Sonny put his hand on her shoulder, but she wouldn’t look at him. “Mom, does Mr. Balkin have your car again?”
“He’s a nice man. You know him, don’t you? Lives over in C? Longish hair? Very nice, really. Helps me out with things. He changed one of those fluorescent bulbs in the kitchen the other day just because I asked him.”
Real nice man, Sonny thought. Borrowed her car for an afternoon last month and kept it two weeks. Brought it back, no apologies, with an empty tank and a crushed left taillight. He didn’t admit it happened during one of his low-grade parking-lot drug deals until Sonny threatened to call the cops, and only then did he peel off five twenties to pay for it. Sonny used the money for her groceries and put that month’s disability check into her bank account.

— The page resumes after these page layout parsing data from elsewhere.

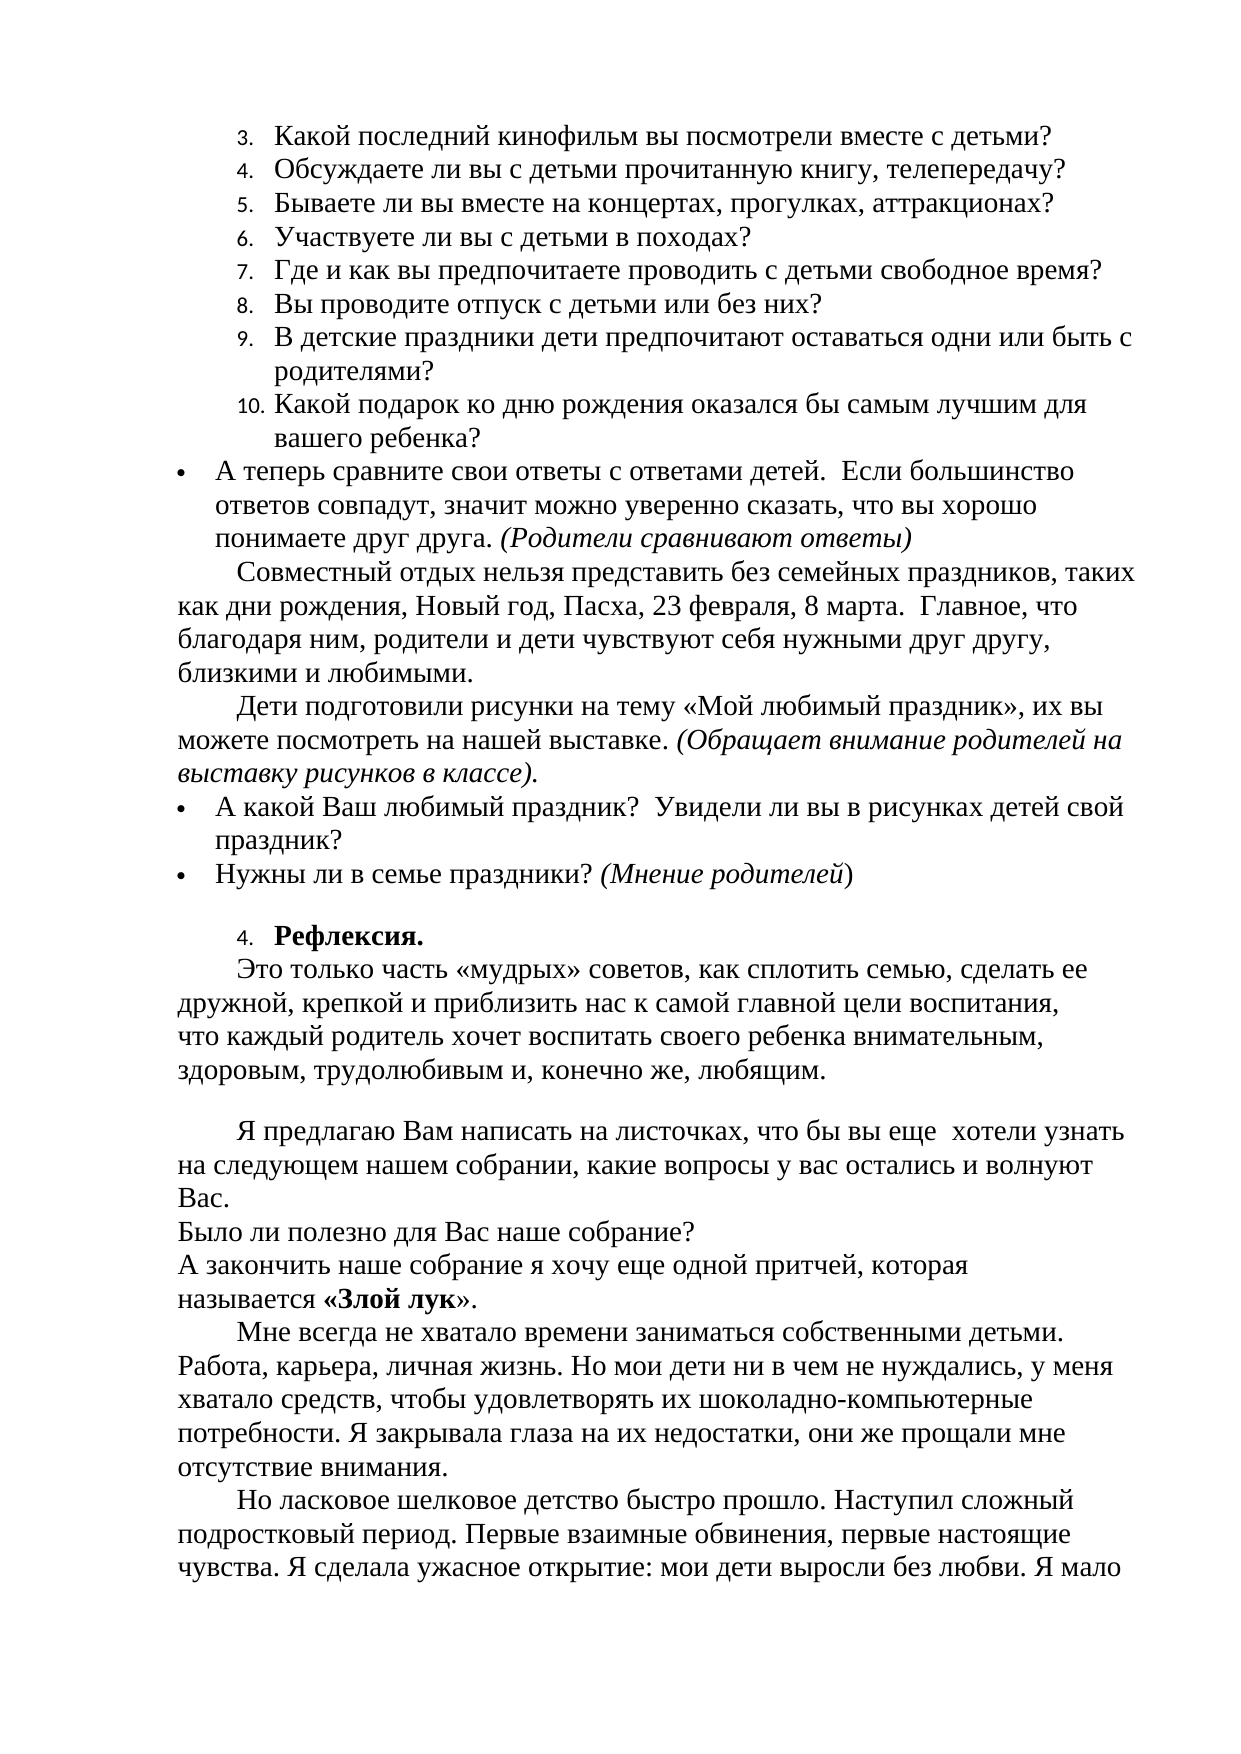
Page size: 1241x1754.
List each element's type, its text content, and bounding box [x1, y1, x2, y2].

list Нужны ли в семье праздники? (Мнение родителей) [177, 856, 1152, 889]
list Какой последний кинофильм вы посмотрели вместе с детьми? [236, 118, 1152, 152]
text Я предлагаю Вам написать на листочках, что бы вы еще хотели узнать на следующем нашем собрании, какие вопросы у вас остались и волнуют Вас. [177, 1113, 1152, 1214]
text Совместный отдых нельзя представить без семейных праздников, таких как дни рождения, Новый год, Пасха, 23 февраля, 8 марта. Главное, что благодаря ним, родители и дети чувствуют себя нужными друг другу, близкими и любимыми. [177, 554, 1152, 688]
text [177, 1482, 1152, 1583]
text А закончить наше собрание я хочу еще одной притчей, которая называется «Злой лук». [177, 1247, 1152, 1314]
list Участвуете ли вы с детьми в походах? [236, 219, 1152, 252]
list А какой Ваш любимый праздник? Увидели ли вы в рисунках детей свой праздник? [177, 789, 1152, 856]
text Было ли полезно для Вас наше собрание? [177, 1214, 1152, 1247]
list А теперь сравните свои ответы с ответами детей. Если большинство ответов совпадут, значит можно уверенно сказать, что вы хорошо понимаете друг друга. (Родители сравнивают ответы) [177, 453, 1152, 554]
list Рефлексия. [236, 918, 1152, 951]
list Вы проводите отпуск с детьми или без них? [236, 286, 1152, 319]
list В детские праздники дети предпочитают оставаться одни или быть с родителями? [236, 319, 1152, 386]
list Бываете ли вы вместе на концертах, прогулках, аттракционах? [236, 185, 1152, 219]
text Это только часть «мудрых» советов, как сплотить семью, сделать ее дружной, крепкой и приблизить нас к самой главной цели воспитания, что каждый родитель хочет воспитать своего ребенка внимательным, здоровым, трудолюбивым и, конечно же, любящим. [177, 951, 1152, 1085]
list Какой подарок ко дню рождения оказался бы самым лучшим для вашего ребенка? [236, 386, 1152, 453]
list Обсуждаете ли вы с детьми прочитанную книгу, телепередачу? [236, 152, 1152, 185]
text Мне всегда не хватало времени заниматься собственными детьми. Работа, карьера, личная жизнь. Но мои дети ни в чем не нуждались, у меня хватало средств, чтобы удовлетворять их шоколадно-компьютерные потребности. Я закрывала глаза на их недостатки, они же прощали мне отсутствие внимания. [177, 1314, 1152, 1482]
list Где и как вы предпочитаете проводить с детьми свободное время? [236, 252, 1152, 286]
text Дети подготовили рисунки на тему «Мой любимый праздник», их вы можете посмотреть на нашей выставке. (Обращает внимание родителей на выставку рисунков в классе). [177, 688, 1152, 789]
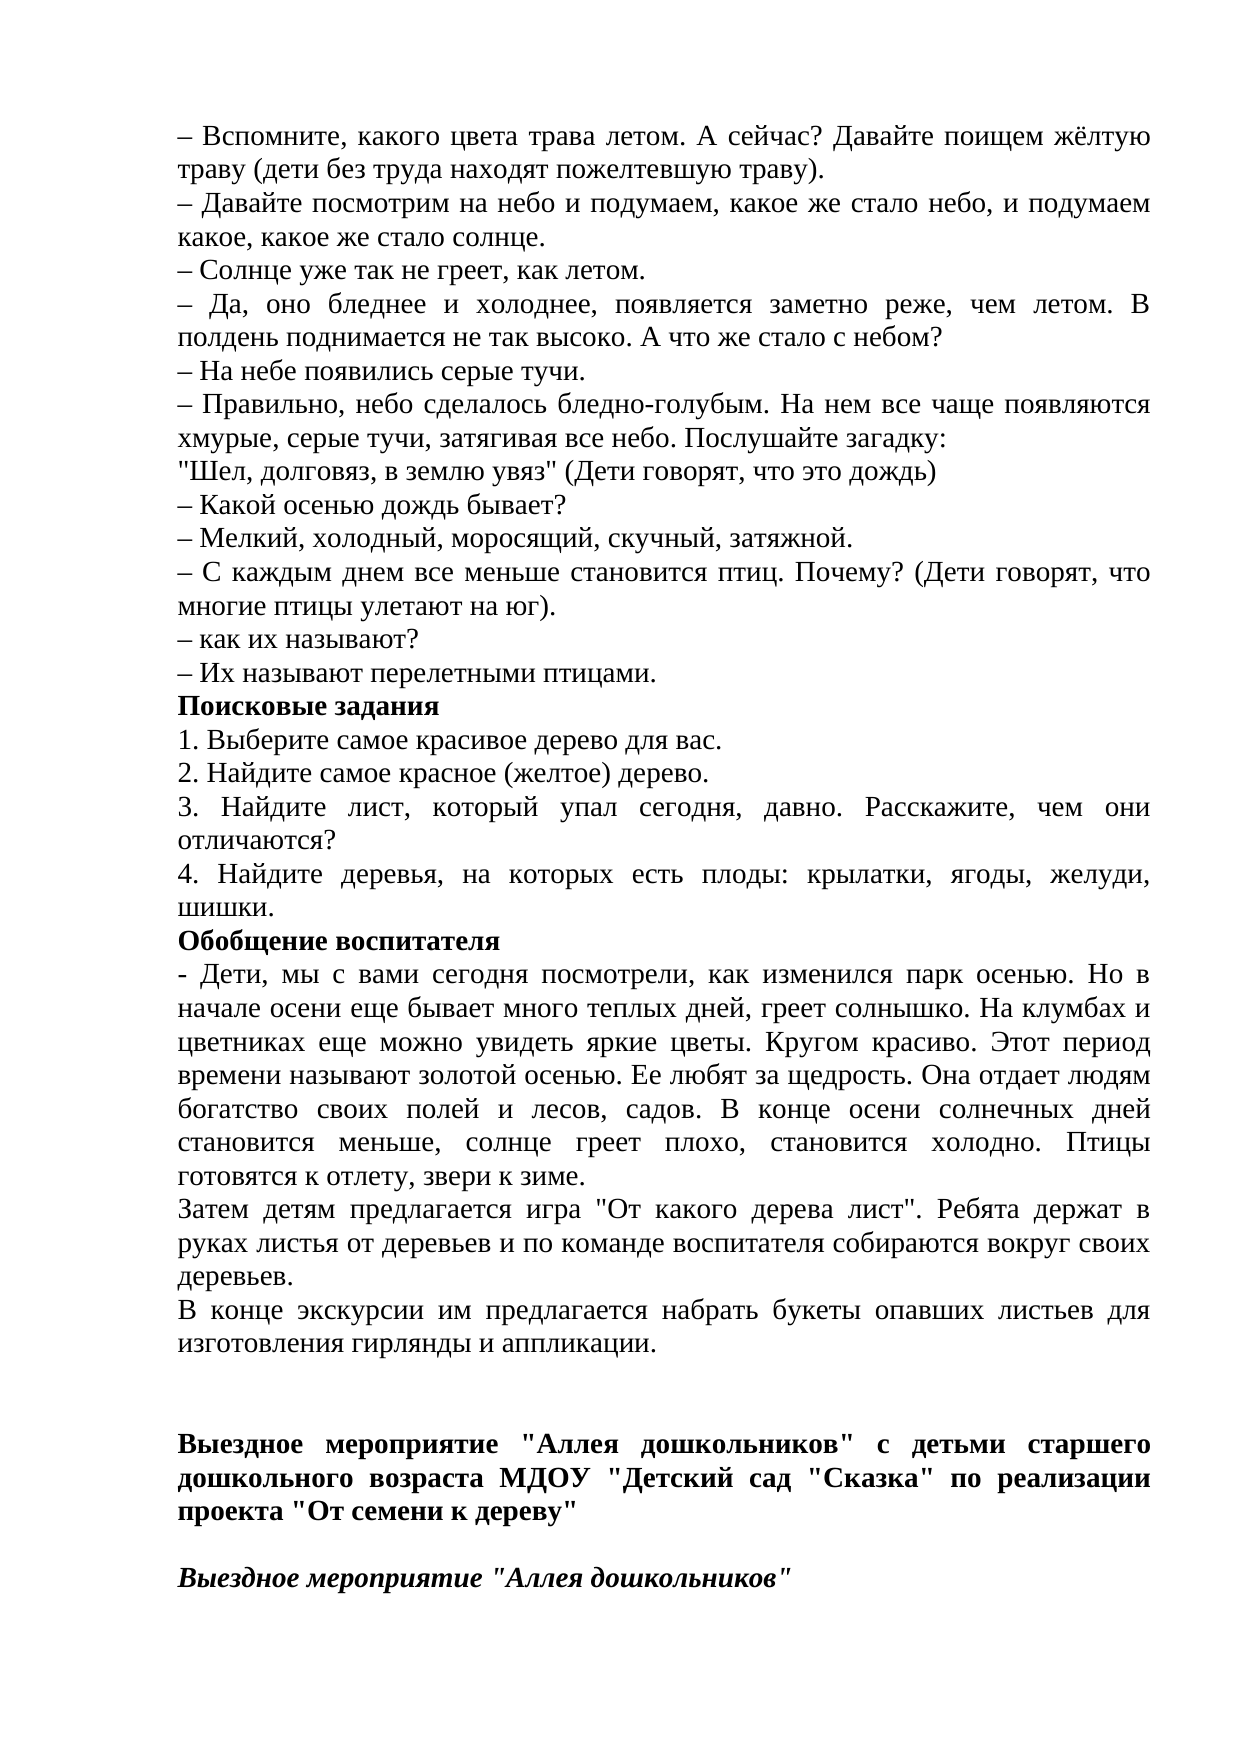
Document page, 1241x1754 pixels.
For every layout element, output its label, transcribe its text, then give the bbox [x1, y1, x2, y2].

Seeing her treated like a doormat still bothered him, but it had been that way as long as Sonny could remember. She seemed to bring out the worst in people who prey on the weak, people like his dad. At the end, he was such a bastard. Sonny flashed on a scene: A Sunday afternoon. Summer. The Jancey Street house. He and his brother sitting, bruised and crying, in the window seat of an upstairs bedroom. All they’d done was ask him for another dog, but he’d been drinking and it set him off. When he was done with them he turned, as usual, on their mother. From above, they watched the torture carry into the front yard. His father’s twisted laugh. The neighbors’ dumbstruck faces. Their mother on all fours, still in her nightgown, barking each time his bare foot landed on her rump.